STUDY QUESTIONS:
(1) Summarize the text about the 1997 Royal Rumble in three sentences.
(2) Please transcribe the part of the text about the 1997 Royal Rumble between "When the WWE" and "later in ’97.", inclusive.

TEXT PROVIDED:
# # # #

When the WWE Network added a section called “Attitude Era RAWs”, they started with the 12/15/1997 edition featuring Vince McMahon’s “cure for the common show” promo. A lot of things led up to that: birth of DX, racial angles, etc. No one became a bigger star in 1997 than Stone Cold Steve Austin and this Royal Rumble is where everything launched. While he won the 1996 King of the Ring, he floundered for a bit afterward. He wasn’t even on the Summerslam main show in ’96, Austin faced Yokozuna on the pre-show. The match with Bret Hart at Survivor Series was a classic, but Austin lost. The Rumble would be his first big win in a run that would have been longer if not for his neck injury later in ’97.
This show was held in the Alamodome in San Antonio, TX to try and take advantage of it being Shawn Michaels’ hometown. The main event was his rematch with Sycho Sid for the WWF title. Business had come up from the lows two years prior, but the WWF outkicked their coverage if they thought they could fill this place without giving away a ton of tickets. Finkel announced 60,477 before the match, when the paid number is around 47,000 per Jim Cornette’s 1997 WWF Timeline interview. That means about 20%+ got in for free. Still, the 47K paid is nothing to sneeze at as business was picking up.
Speaking of business picking up, Jim Ross joins the commentary team for the first time at the Rumble. Good ol’ JR was fresh off the brief heel turn where he brought back “Razor Ramon” and “Diesel” who were different guys than Scott Hall and Kevin Nash. His angry persona had mostly died out by this January 1997 night as he joined Vince McMahon (in his final Rumble on PBP) and Jerry the King Lawler.

# # # #

Stored entries:
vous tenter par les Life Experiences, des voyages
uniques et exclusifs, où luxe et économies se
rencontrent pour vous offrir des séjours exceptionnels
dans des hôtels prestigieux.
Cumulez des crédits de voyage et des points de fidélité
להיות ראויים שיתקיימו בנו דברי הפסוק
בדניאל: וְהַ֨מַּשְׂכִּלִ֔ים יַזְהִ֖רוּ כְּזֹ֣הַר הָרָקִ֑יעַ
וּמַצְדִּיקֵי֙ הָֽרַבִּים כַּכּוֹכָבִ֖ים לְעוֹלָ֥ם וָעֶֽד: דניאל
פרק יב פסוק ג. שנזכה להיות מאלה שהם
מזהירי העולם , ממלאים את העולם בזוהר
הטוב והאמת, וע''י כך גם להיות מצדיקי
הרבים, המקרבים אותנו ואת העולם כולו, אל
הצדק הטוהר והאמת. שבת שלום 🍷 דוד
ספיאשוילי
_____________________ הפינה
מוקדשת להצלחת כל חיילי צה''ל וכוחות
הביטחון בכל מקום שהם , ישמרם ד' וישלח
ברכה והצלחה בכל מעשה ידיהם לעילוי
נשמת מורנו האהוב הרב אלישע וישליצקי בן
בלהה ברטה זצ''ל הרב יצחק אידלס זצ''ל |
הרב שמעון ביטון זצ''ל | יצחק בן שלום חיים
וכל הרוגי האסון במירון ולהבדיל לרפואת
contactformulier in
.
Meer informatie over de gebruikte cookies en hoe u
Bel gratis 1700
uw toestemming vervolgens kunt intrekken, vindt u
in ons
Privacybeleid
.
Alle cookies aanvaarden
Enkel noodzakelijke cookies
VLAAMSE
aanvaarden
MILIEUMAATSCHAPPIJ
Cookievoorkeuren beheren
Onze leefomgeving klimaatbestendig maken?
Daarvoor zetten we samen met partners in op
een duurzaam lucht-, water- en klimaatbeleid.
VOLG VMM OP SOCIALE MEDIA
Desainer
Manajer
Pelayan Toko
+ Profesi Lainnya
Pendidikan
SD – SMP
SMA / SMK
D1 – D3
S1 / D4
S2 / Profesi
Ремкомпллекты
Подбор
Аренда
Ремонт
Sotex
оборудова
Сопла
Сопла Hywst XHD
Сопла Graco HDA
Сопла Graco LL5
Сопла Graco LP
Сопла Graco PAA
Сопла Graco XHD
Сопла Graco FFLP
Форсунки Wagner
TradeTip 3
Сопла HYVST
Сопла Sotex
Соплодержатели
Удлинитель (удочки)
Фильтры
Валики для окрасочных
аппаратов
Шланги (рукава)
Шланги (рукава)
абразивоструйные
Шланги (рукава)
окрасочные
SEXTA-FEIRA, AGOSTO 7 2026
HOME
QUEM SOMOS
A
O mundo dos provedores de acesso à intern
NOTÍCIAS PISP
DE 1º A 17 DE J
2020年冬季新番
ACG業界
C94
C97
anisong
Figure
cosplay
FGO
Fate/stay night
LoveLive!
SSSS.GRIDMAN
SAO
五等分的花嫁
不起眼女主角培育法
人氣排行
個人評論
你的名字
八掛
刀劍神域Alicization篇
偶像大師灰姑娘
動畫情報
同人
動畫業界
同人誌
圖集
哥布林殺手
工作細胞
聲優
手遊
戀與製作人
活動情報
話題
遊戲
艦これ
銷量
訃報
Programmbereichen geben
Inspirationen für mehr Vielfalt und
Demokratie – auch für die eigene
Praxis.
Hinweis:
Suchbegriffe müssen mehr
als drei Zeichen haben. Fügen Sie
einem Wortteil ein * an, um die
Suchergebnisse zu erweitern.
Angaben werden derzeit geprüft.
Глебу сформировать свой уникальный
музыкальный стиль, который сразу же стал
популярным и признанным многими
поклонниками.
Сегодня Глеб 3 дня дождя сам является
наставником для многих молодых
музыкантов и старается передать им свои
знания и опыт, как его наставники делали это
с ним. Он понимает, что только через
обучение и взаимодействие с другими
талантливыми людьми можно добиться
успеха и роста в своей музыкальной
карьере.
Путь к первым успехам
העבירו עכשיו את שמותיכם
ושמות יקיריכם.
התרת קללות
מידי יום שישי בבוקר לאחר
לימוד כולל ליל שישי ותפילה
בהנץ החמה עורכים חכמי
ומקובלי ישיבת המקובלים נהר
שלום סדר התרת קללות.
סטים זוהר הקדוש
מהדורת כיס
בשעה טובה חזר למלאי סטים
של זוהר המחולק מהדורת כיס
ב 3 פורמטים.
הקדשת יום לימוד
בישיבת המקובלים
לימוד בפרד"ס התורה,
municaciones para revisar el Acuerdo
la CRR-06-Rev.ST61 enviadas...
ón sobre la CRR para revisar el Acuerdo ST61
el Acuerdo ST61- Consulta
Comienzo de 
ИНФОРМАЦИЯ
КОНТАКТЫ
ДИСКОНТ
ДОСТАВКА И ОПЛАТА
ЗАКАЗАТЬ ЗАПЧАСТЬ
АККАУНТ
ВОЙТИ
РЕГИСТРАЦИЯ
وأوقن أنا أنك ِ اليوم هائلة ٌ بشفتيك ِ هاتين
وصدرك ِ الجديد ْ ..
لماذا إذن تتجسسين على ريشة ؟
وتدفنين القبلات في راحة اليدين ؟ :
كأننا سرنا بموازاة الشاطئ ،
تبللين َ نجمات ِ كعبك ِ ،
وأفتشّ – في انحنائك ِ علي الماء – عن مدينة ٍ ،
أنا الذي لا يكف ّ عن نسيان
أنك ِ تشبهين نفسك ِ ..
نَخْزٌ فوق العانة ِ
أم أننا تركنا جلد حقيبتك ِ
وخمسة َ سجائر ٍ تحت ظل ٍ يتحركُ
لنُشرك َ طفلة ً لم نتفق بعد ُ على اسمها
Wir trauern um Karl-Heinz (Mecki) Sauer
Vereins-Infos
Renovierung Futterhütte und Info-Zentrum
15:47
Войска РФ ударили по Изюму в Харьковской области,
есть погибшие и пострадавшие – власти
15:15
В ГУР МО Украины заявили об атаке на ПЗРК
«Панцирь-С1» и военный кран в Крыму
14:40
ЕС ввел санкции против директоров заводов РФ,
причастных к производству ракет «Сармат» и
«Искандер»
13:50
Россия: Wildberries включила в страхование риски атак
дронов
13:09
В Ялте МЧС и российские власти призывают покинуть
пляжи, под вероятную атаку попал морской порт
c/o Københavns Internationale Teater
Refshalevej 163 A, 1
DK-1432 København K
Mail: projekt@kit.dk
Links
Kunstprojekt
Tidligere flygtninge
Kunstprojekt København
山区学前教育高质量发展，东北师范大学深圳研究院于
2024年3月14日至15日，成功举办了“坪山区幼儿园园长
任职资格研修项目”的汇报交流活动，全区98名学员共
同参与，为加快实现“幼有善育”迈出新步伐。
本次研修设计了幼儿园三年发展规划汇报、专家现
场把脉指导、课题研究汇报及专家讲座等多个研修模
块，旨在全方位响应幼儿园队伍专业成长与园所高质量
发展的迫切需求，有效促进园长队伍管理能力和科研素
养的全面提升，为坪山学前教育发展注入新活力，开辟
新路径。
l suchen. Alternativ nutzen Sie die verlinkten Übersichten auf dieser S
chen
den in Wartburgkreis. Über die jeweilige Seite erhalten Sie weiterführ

# # # #

EXERCISE SOLUTIONS:
(1) The 1997 Royal Rumble launched Stone Cold Steve Austin, giving him his first big win after he floundered following his 1996 King of the Ring victory. The show was held in the Alamodome in San Antonio, Shawn Michaels' hometown, with his WWF title rematch against Sycho Sid as the main event, and although 60,477 was announced, the paid number was around 47,000. Jim Ross joined Vince McMahon and Jerry Lawler on commentary for his first Rumble.

(2)
When the WWE Network added a section called “Attitude Era RAWs”, they started with the 12/15/1997 edition featuring Vince McMahon’s “cure for the common show” promo. A lot of things led up to that: birth of DX, racial angles, etc. No one became a bigger star in 1997 than Stone Cold Steve Austin and this Royal Rumble is where everything launched. While he won the 1996 King of the Ring, he floundered for a bit afterward. He wasn’t even on the Summerslam main show in ’96, Austin faced Yokozuna on the pre-show. The match with Bret Hart at Survivor Series was a classic, but Austin lost. The Rumble would be his first big win in a run that would have been longer if not for his neck injury later in ’97.